Für das gewonnene Ergebnis spricht außerdem, daß der Gesetzgeber mit der Einführung des § 4 Abs. 5 Nr. 6 EStG eine Gleichbehandlung der Aufwendungen für Fahrten zwischen Wohnung und Betriebsstätte (Arbeitsstätte) bei der Ermittlung der Gewinneinkünfte und der Überschuß-Einkünfte (Einkünfte aus nichtselbständiger Arbeit) sicherstellen wollte (BFH-Urteile v. 15. Juli 1986 VIII R 134/83, BStBl II 1986, 744; v. 13. Juli 1989 IV R 55/88, BStBl II 1990, 23; Bundestagsdrucksache 7/1470 S. 250; s. auch Beschluß des BVerfG v. 2. Okt. 1969 I BvL 12/68, BVerfGE 27, 58, 70).
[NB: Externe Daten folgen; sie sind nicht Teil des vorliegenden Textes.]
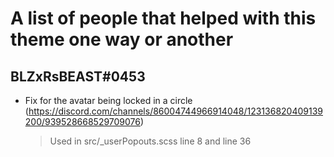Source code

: # A list of people that helped with this theme one way or another

## BLZxRsBEAST#0453
- Fix for the avatar being locked in a circle (https://discord.com/channels/86004744966914048/123136820409139200/939528668529709076)
  
  > Used in src/_userPopouts.scss line 8 and line 36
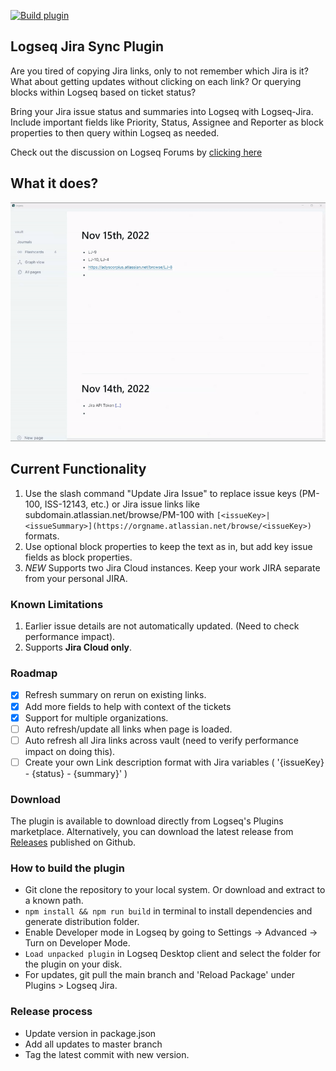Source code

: [![Build plugin](https://github.com/adyscorpius/logseq-jira/actions/workflows/publish.yml/badge.svg)](https://github.com/adyscorpius/logseq-jira/actions/workflows/publish.yml)

## Logseq Jira Sync Plugin

Are you tired of copying Jira links, only to not remember which Jira is it? What about getting updates without clicking on each link? Or querying blocks within Logseq based on ticket status?

Bring your Jira issue status and summaries into Logseq with Logseq-Jira. Include important fields like Priority, Status, Assignee and Reporter as block properties to then query within Logseq as needed.

Check out the discussion on Logseq Forums by [clicking here](https://discuss.logseq.com/t/logseq-jira-plugin/12414?u=adit)

## What it does?

![Demo](./demo.gif)

## Current Functionality

1. Use the slash command "Update Jira Issue" to replace issue keys (PM-100, ISS-12143, etc.) or Jira issue links like subdomain.atlassian.net/browse/PM-100 with `[<issueKey>|<issueSummary>](https://orgname.atlassian.net/browse/<issueKey>)` formats.
2. Use optional block properties to keep the text as in, but add key issue fields as block properties.
3. *NEW* Supports two Jira Cloud instances. Keep your work JIRA separate from your personal JIRA.

### Known Limitations

1. Earlier issue details are not automatically updated. (Need to check performance impact).
3. Supports **Jira Cloud only**. 

### Roadmap

- [X]  Refresh summary on rerun on existing links.
- [X]  Add more fields to help with context of the tickets
- [X]  Support for multiple organizations.
- [ ]  Auto refresh/update all links when page is loaded.
- [ ]  Auto refresh all Jira links across vault (need to verify performance impact on doing this).
- [ ]  Create your own Link description format with Jira variables ( '{issueKey} - {status} - {summary}' )

### Download

The plugin is available to download directly from Logseq's Plugins marketplace. Alternatively, you can download the latest release from [Releases](https://github.com/adyscorpius/logseq-jira/releases) published on Github.

### How to build the plugin

- Git clone the repository to your local system. Or download and extract to a known path.
- `npm install && npm run build` in terminal to install dependencies and generate distribution folder.
- Enable Developer mode in Logseq by going to Settings -> Advanced -> Turn on Developer Mode.
- `Load unpacked plugin` in Logseq Desktop client and select the folder for the plugin on your disk.
- For updates, git pull the main branch and 'Reload Package' under Plugins > Logseq Jira.

### Release process

- Update version in package.json
- Add all updates to master branch
- Tag the latest commit with new version.
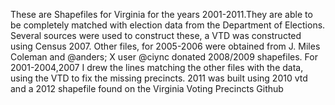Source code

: These are Shapefiles for Virginia for the years 2001-2011.They are able to be completely matched with election data from the Department of Elections. Several sources were used to construct these, a VTD was constructed using Census 2007. Other files, for 2005-2006 were obtained from J. Miles Coleman and @anders; X user @ciync donated 2008/2009 shapefiles. For 2001-2004,2007 I drew the lines matching the other files with the data, using the VTD to fix the missing precincts.  2011 was built using 2010 vtd and a 2012 shapefile found on the Virginia Voting Precincts Github

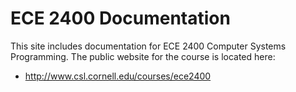 
ECE 2400 Documentation
==========================================================================

This site includes documentation for ECE 2400 Computer Systems
Programming. The public website for the course is located here:

 - <http://www.csl.cornell.edu/courses/ece2400>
Begibt sich aber ein Arbeitnehmer, der in Erfüllung mehrerer Arbeitsverträge an verschiedenen Orten tätig ist, von der ersten von seiner Wohnung aus angefahrenen Arbeitsstätte zu einer anderen Arbeitsstätte bei einem anderen Arbeitgeber, greift die Beschränkung des § 9 Abs. 1 Nr. 4 EStG ein (BFH-Urteil vom 8. November 1974 VI R 69/72, BStBl II 1975, 177; offengelassen unter Bezugnahme auf dieses Urteil im Urteil vom 9.12.1988 VI R 199/84, BStBl II 1989, 276). Dieser Fall mehrerer Arbeitsstätten bei verschiedenen Arbeitgebern ist dem vergleichbar, daß ein Steuerpflichtiger - wie hier der Kläger - sowohl Einkünfte aus Gewerbebetrieb als auch Einkünfte aus selbständiger Arbeit, jeweils in unterschiedlichen Betriebsstätten, erzielt.

19

Nach alledem war die Klage mit der Kostenfolge aus § 135 Abs. 1 Finanzgerichtsordnung (FGO) abzuweisen.